> **What you will do**
Please return only the lines from the one holding "that have impact." through the one holding "the open web.", exactly as they appear in the records below, both ends included.

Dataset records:
┄┄┄┄┄┄┄┄┄┄

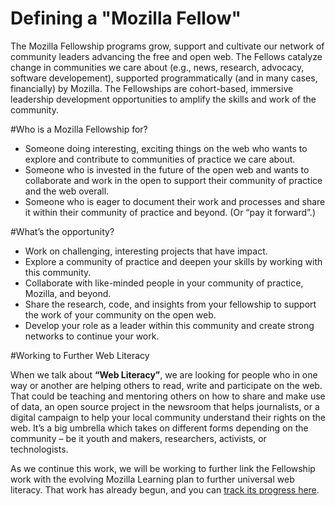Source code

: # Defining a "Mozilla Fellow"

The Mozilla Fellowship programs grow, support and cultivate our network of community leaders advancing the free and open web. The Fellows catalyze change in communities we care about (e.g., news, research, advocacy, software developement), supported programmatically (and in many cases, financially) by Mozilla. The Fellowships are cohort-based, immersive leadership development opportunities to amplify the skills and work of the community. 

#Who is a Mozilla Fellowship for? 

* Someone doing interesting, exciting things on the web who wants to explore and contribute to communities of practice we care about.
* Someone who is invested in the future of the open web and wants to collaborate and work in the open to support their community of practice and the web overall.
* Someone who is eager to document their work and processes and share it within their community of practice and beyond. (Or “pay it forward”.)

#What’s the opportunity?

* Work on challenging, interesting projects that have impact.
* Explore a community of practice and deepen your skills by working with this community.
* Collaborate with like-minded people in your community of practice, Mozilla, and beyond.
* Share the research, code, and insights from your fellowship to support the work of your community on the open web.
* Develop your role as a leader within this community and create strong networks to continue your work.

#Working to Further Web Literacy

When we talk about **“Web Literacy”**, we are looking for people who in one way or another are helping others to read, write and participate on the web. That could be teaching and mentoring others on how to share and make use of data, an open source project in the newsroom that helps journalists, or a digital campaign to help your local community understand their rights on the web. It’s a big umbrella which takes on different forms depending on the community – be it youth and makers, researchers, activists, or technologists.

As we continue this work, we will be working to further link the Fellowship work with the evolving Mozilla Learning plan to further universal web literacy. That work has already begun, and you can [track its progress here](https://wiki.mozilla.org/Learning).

┄┄┄┄┄┄┄┄┄┄

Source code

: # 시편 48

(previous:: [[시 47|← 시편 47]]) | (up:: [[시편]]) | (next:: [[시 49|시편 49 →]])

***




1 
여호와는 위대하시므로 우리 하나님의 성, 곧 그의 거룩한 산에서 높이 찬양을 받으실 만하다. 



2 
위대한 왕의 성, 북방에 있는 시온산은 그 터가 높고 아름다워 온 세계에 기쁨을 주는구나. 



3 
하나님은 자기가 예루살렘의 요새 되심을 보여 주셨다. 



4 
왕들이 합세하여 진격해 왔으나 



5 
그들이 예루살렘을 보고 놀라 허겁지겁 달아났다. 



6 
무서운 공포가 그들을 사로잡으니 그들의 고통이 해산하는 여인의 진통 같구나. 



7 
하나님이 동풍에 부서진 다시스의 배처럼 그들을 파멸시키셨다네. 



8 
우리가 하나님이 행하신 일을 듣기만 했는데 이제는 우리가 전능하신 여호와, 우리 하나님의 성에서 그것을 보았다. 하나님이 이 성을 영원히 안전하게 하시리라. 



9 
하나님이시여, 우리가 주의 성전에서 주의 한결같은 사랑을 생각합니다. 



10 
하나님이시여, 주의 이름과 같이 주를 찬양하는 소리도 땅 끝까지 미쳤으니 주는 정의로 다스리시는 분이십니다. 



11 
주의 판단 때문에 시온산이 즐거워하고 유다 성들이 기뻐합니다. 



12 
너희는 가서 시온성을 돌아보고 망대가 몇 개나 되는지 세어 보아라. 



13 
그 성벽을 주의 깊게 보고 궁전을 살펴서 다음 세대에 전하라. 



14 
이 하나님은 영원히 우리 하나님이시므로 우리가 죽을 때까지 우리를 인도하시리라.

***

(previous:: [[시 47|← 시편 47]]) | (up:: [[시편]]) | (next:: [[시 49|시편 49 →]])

┄┄┄┄┄┄┄┄┄┄

> **Answer to the exercise**
* Work on challenging, interesting projects that have impact.
* Explore a community of practice and deepen your skills by working with this community.
* Collaborate with like-minded people in your community of practice, Mozilla, and beyond.
* Share the research, code, and insights from your fellowship to support the work of your community on the open web.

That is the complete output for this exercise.